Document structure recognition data

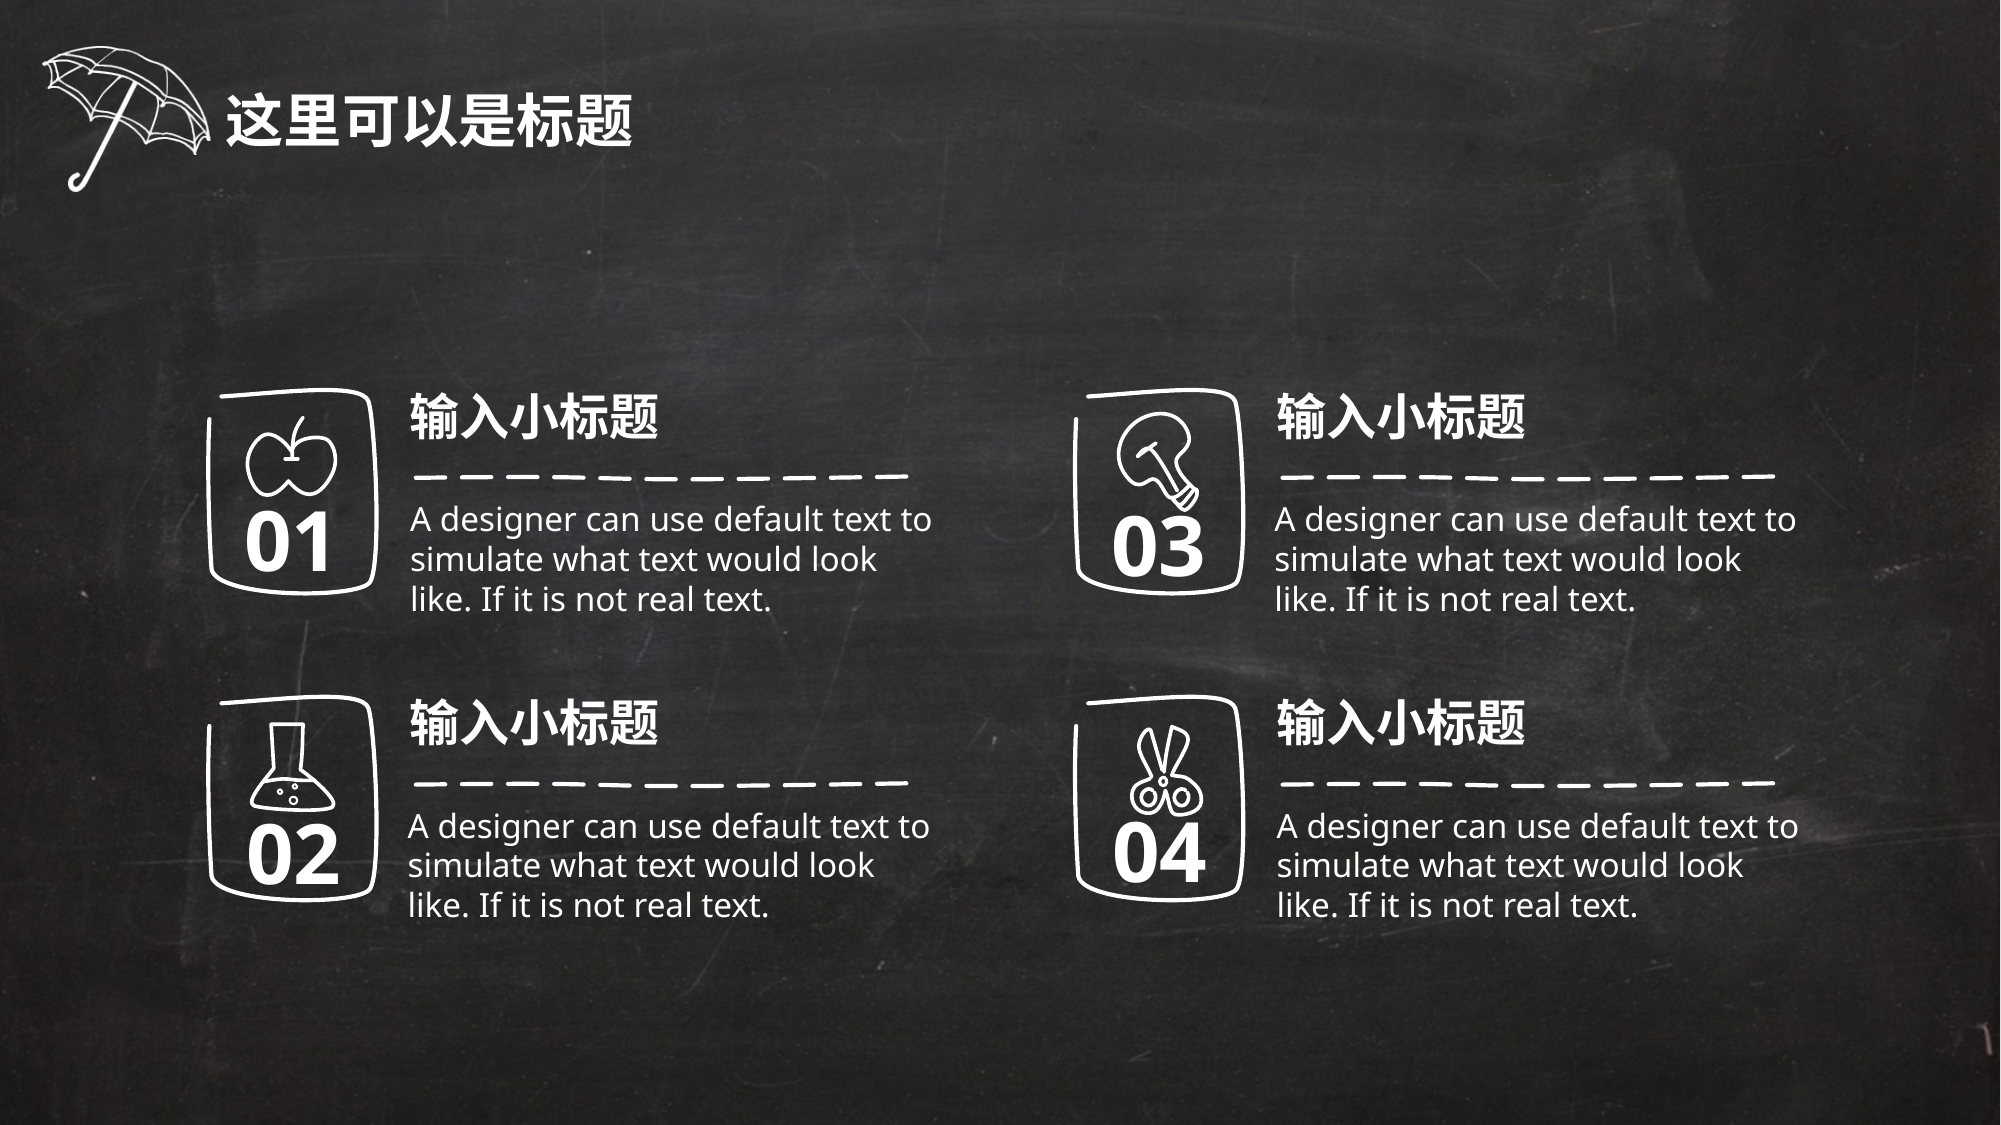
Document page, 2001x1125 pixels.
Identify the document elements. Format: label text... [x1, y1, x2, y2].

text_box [1123, 414, 1200, 515]
text_box A designer can use default text to simulate what text would look like. If it is not real text. [1261, 797, 1821, 932]
text_box A designer can use default text to simulate what text would look like. If it is not real text. [395, 490, 955, 626]
text_box [207, 695, 378, 897]
text_box 输入小标题 [394, 377, 685, 453]
text_box 03 [1096, 485, 1221, 601]
text_box [414, 475, 914, 481]
text_box 01 [229, 480, 355, 596]
text_box [207, 388, 378, 591]
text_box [42, 46, 669, 192]
text_box [1281, 782, 1781, 788]
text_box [247, 417, 336, 496]
text_box 04 [1097, 791, 1222, 907]
text_box [1281, 475, 1781, 481]
picture [0, 0, 2001, 1125]
text_box 输入小标题 [1261, 684, 1551, 760]
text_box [1122, 735, 1211, 806]
text_box A designer can use default text to simulate what text would look like. If it is not real text. [392, 797, 952, 932]
text_box 输入小标题 [1261, 377, 1551, 453]
text_box 输入小标题 [394, 684, 685, 760]
text_box A designer can use default text to simulate what text would look like. If it is not real text. [1259, 490, 1819, 626]
text_box [1074, 695, 1245, 897]
text_box 02 [231, 793, 356, 909]
text_box [414, 782, 914, 788]
text_box [1074, 388, 1245, 591]
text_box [251, 724, 334, 811]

→ YOUR TASK: Retype the data exactly; images stay out.

→ EXERCISE RESPONSE:
Document page, 2001x1125 pixels.
Identify the document elements. Format: label text... [x1, y1, x2, y2].

text_box [1123, 414, 1200, 515]
text_box A designer can use default text to simulate what text would look like. If it is not real text. [1261, 797, 1821, 932]
text_box A designer can use default text to simulate what text would look like. If it is not real text. [395, 490, 955, 626]
text_box [207, 695, 378, 897]
text_box 输入小标题 [394, 377, 685, 453]
text_box 03 [1096, 485, 1221, 601]
text_box [414, 475, 914, 481]
text_box 01 [229, 480, 355, 596]
text_box [207, 388, 378, 591]
text_box [42, 46, 669, 192]
text_box [1281, 782, 1781, 788]
text_box [247, 417, 336, 496]
text_box 04 [1097, 791, 1222, 907]
text_box [1281, 475, 1781, 481]
picture [0, 0, 2001, 1125]
text_box 输入小标题 [1261, 684, 1551, 760]
text_box [1122, 735, 1211, 806]
text_box A designer can use default text to simulate what text would look like. If it is not real text. [392, 797, 952, 932]
text_box 输入小标题 [1261, 377, 1551, 453]
text_box 输入小标题 [394, 684, 685, 760]
text_box A designer can use default text to simulate what text would look like. If it is not real text. [1259, 490, 1819, 626]
text_box [1074, 695, 1245, 897]
text_box 02 [231, 793, 356, 909]
text_box [414, 782, 914, 788]
text_box [1074, 388, 1245, 591]
text_box [251, 724, 334, 811]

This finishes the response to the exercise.